> [Objetivo de la tarea]: Cuenta las líneas de las filas en las que aparece la palabra "попытке" y da solo ese número.

###

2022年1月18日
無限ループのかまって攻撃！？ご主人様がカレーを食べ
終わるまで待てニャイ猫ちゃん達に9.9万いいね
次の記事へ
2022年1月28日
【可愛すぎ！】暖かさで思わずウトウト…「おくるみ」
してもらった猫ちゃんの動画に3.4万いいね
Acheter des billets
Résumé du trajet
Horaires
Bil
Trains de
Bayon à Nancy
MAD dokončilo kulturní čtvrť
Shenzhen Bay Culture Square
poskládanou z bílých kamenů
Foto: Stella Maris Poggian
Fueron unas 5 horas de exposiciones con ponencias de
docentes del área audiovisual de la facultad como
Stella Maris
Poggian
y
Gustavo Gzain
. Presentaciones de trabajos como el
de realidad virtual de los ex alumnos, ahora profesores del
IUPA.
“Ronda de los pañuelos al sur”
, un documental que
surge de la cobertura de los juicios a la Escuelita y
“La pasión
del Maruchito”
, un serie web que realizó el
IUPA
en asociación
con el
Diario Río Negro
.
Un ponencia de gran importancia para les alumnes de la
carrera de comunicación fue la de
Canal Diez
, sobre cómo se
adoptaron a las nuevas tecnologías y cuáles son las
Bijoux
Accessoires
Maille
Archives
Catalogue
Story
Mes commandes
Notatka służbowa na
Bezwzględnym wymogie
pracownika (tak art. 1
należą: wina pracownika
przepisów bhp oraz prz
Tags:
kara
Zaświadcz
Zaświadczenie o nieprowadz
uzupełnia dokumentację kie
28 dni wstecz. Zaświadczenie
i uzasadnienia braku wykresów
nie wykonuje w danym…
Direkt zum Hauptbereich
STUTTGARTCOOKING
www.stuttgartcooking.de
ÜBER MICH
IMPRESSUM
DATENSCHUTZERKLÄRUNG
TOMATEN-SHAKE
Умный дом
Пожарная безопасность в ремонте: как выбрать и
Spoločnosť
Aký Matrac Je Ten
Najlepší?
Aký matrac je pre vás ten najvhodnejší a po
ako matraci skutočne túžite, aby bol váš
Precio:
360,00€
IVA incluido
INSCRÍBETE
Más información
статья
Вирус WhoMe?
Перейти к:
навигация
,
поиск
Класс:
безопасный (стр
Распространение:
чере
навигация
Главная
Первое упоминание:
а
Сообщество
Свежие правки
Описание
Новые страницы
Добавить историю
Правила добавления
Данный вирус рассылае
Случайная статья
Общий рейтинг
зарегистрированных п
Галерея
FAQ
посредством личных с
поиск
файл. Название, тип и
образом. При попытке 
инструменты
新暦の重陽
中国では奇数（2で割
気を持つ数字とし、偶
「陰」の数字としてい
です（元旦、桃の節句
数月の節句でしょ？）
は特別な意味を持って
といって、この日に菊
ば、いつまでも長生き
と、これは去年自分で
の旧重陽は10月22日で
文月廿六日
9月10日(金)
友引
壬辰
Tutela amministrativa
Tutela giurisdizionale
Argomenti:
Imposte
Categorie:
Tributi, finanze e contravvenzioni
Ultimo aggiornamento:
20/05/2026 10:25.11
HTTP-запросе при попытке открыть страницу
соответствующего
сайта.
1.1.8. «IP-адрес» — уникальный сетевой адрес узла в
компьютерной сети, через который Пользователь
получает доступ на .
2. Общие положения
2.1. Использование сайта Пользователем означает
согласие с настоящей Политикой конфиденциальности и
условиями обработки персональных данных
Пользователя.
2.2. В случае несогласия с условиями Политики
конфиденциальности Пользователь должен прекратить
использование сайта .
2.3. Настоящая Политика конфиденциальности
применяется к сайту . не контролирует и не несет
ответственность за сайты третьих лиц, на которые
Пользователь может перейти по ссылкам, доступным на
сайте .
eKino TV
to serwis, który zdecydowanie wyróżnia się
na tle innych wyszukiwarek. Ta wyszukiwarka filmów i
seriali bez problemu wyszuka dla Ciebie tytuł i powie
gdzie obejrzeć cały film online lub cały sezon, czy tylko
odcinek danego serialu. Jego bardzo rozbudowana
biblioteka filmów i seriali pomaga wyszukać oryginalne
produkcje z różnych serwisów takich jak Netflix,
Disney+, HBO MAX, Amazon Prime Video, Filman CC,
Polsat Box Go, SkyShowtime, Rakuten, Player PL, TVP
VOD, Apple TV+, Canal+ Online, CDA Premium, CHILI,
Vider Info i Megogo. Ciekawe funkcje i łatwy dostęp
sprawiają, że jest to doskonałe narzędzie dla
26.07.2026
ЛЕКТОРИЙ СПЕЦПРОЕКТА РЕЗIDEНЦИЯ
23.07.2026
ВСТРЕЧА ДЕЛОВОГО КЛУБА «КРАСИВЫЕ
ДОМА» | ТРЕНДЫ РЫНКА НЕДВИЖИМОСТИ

###

> [Solución del problema]: 2